Entrées extraites:

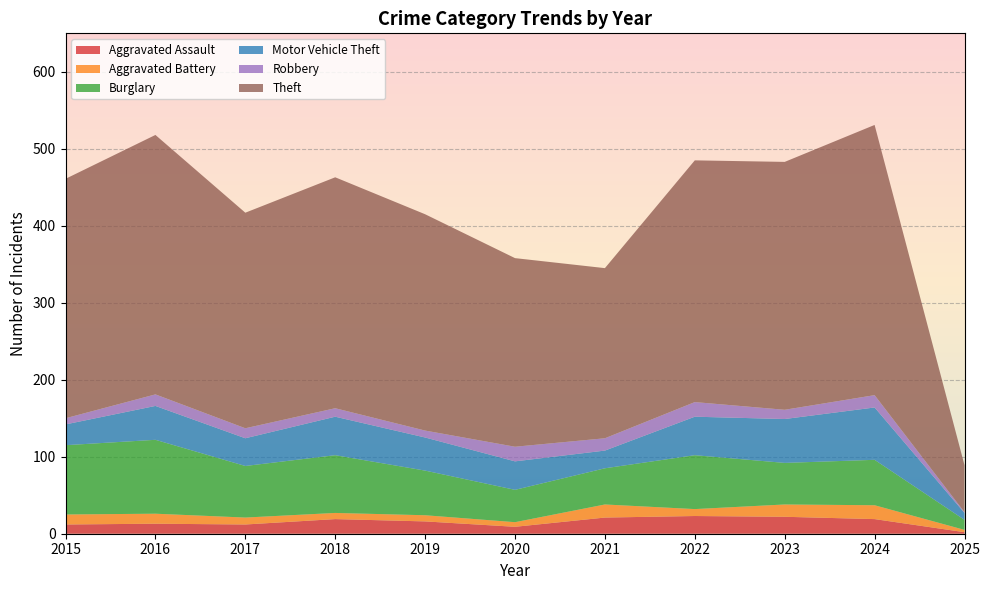

Reading left to right, extract all data points from this chart.

Aggravated Assault: 2015=12	2016=13	2017=12	2018=19	2019=16	2020=9	2021=21	2022=23	2023=22	2024=19	2025=2
Aggravated Battery: 2015=13	2016=13	2017=9	2018=8	2019=8	2020=6	2021=17	2022=9	2023=16	2024=18	2025=3
Burglary: 2015=90	2016=96	2017=67	2018=75	2019=58	2020=42	2021=47	2022=70	2023=54	2024=59	2025=13
Motor Vehicle Theft: 2015=27	2016=44	2017=36	2018=50	2019=43	2020=37	2021=23	2022=50	2023=57	2024=68	2025=9
Robbery: 2015=8	2016=15	2017=13	2018=11	2019=9	2020=19	2021=16	2022=19	2023=12	2024=16	2025=1
Theft: 2015=311	2016=337	2017=280	2018=300	2019=281	2020=245	2021=221	2022=314	2023=322	2024=351	2025=61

Travail demandé:
Citez mot pour mot l'ensemble des items ci-dessus, en omettant les images.

Résultat obtenu:
Reading left to right, extract all data points from this chart.

Aggravated Assault: 2015=12	2016=13	2017=12	2018=19	2019=16	2020=9	2021=21	2022=23	2023=22	2024=19	2025=2
Aggravated Battery: 2015=13	2016=13	2017=9	2018=8	2019=8	2020=6	2021=17	2022=9	2023=16	2024=18	2025=3
Burglary: 2015=90	2016=96	2017=67	2018=75	2019=58	2020=42	2021=47	2022=70	2023=54	2024=59	2025=13
Motor Vehicle Theft: 2015=27	2016=44	2017=36	2018=50	2019=43	2020=37	2021=23	2022=50	2023=57	2024=68	2025=9
Robbery: 2015=8	2016=15	2017=13	2018=11	2019=9	2020=19	2021=16	2022=19	2023=12	2024=16	2025=1
Theft: 2015=311	2016=337	2017=280	2018=300	2019=281	2020=245	2021=221	2022=314	2023=322	2024=351	2025=61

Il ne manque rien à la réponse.